What's the best way to quantify the uncertainty of a trained LLM? I assume the entropy of the model's final probability distribution is a decent measure. Just wanted to know if the NLP community sticks to this measure, or if there's something more specific to language?

Would really appreciate recent references that may have popped up over the past few months (if any). Also if there are any cool & easy to integrate implementations. Thanks!

Comments

You must log in or register to comment.

pyepyepie t1_j9uanug wrote on February 24, 2023 at 4:43 PM

In all honesty, at some point, any type of evaluation that is not qualitative is simply a joke. I have observed it a long time ago while working on NMT and trying to base the results on BLEU score - it literally meant nothing. Trying to force new metrics based on simple rules or computation will probably fail - I believe we need humans or stronger LLMs in the loop. E.g., humans should rank the output of multiple LLMs and the same humans should do so for multiple different language models, not just for the new one. Otherwise, I view it as a meaningless self-promoting paper (LLMs are not interesting enough to read about if there are no new ideas and no better performance). Entropy is good for language models that are like "me language model me no understand world difficult hard", not GPT-3 like.

Edit: this semantic uncertainty looks interesting but I would still rather let humans rank the results.

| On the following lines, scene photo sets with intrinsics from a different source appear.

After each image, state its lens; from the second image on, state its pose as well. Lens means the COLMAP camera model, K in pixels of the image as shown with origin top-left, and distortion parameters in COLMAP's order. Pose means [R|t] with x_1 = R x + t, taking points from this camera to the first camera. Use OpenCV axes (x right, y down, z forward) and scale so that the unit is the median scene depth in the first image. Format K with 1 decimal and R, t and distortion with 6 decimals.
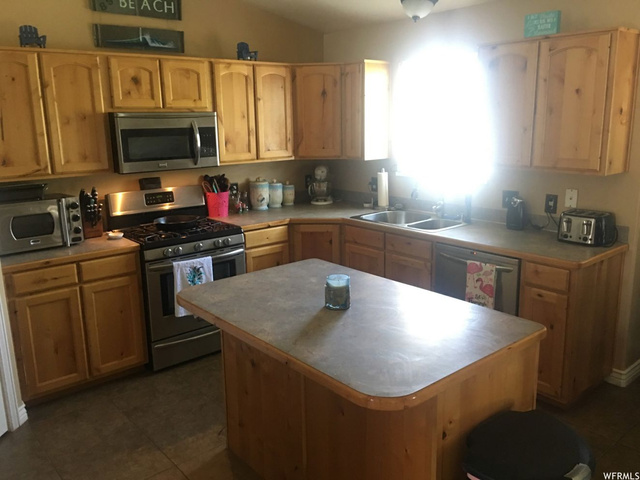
lens RADIAL K [[544.7, 0, 322.0], [0, 544.7, 233.4], [0, 0, 1]] dist [0.075401, -0.105842]
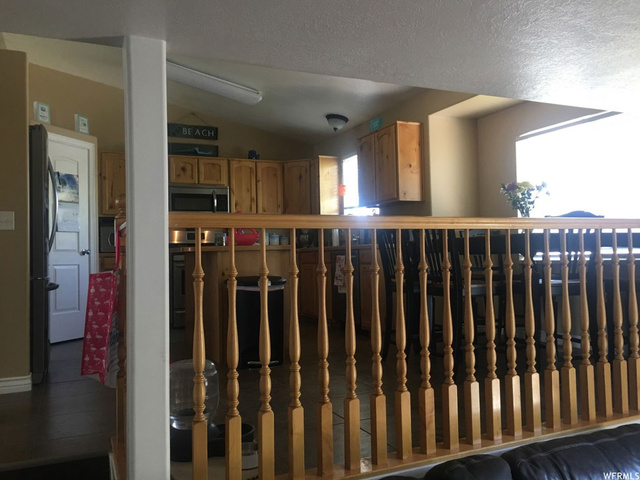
lens RADIAL K [[544.7, 0, 326.1], [0, 544.7, 234.1], [0, 0, 1]] dist [0.075401, -0.105842]
pose [[0.965248, -0.015842, -0.260856, 0.596469], [-0.048792, 0.969685, -0.239437, 0.349339], [0.256742, 0.243843, 0.935213, -0.545203]]
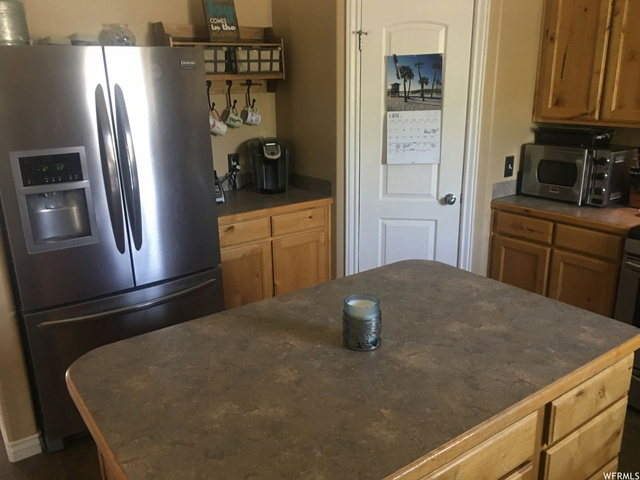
lens RADIAL K [[544.7, 0, 319.2], [0, 544.7, 238.9], [0, 0, 1]] dist [0.075401, -0.105842]
pose [[-0.080551, 0.300278, -0.950444, 0.381728], [-0.189936, 0.931447, 0.310373, -0.109498], [0.978486, 0.205525, -0.017995, 0.574270]]
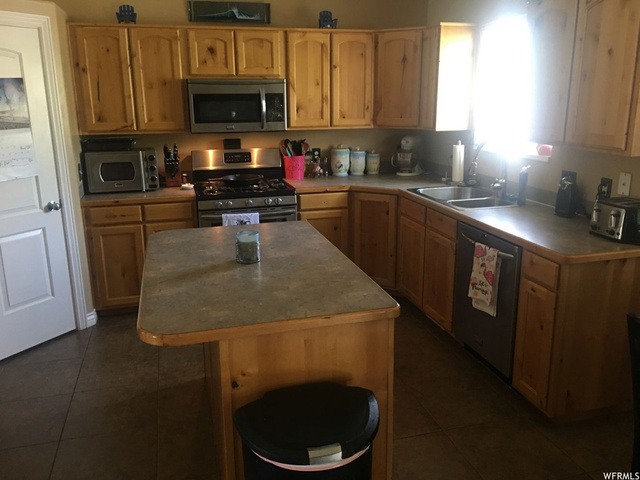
lens RADIAL K [[544.7, 0, 321.5], [0, 544.7, 231.8], [0, 0, 1]] dist [0.075401, -0.105842]
pose [[0.908449, 0.113027, -0.402425, 0.354641], [-0.095094, 0.993387, 0.064337, -0.002543], [0.407036, -0.020179, 0.913189, 0.055404]]
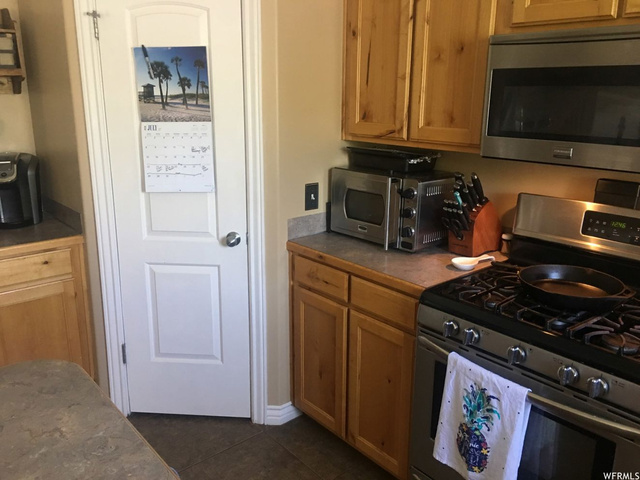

_atswi_ OP t1_j9ukzlk wrote on February 24, 2023 at 5:48 PM

That's a good point

What sounds like an open problem statement is how to get these LLMs to "quantify" that themselves the same way humans do. It's also interesting how that relates to the broader question of sentience and consciousness.

activatedgeek t1_j9tq7qo wrote on February 24, 2023 at 2:27 PM

Came across this recently - Semantic Uncertainty: Linguistic Invariances for Uncertainty Estimation in Natural Language Generation

_atswi_ OP t1_j9u1idx wrote on February 24, 2023 at 3:44 PM

Very cool, thanks!

cthorrez t1_j9x772h wrote on February 25, 2023 at 5:10 AM

along with each prompt, just put: "And at the end of your response, state on a scale from one to ten how confident you are in you answer"

This works amazingly and is very accurate. source

It has the added bonus where you can get confidence intervals on your confidence intervals just by asking how confident it is in it's estimation of its confidence.

iidealized t1_jabkowf wrote on February 28, 2023 at 6:25 AM

I’ve heard you can even ask the LLM: what fraction of your uncertainty is aleatoric vs epistemic, and how would the uncertainty estimates changed if you used bootstrap vs MC dropout :)

[deleted] t1_j9ufqfa wrote on February 24, 2023 at 5:15 PM

[removed]

le4mu t1_ja1zj5f wrote on February 26, 2023 at 6:15 AM

I am not in the language community, but in general, I dont think there is the 'best' way for uncertainty measure. In my opinion, the research on uncertainty and out-of-distribution (detection) is still very primitive and without a solid theoretical ground. For a general reference, please have a look at a recent ICLR paper.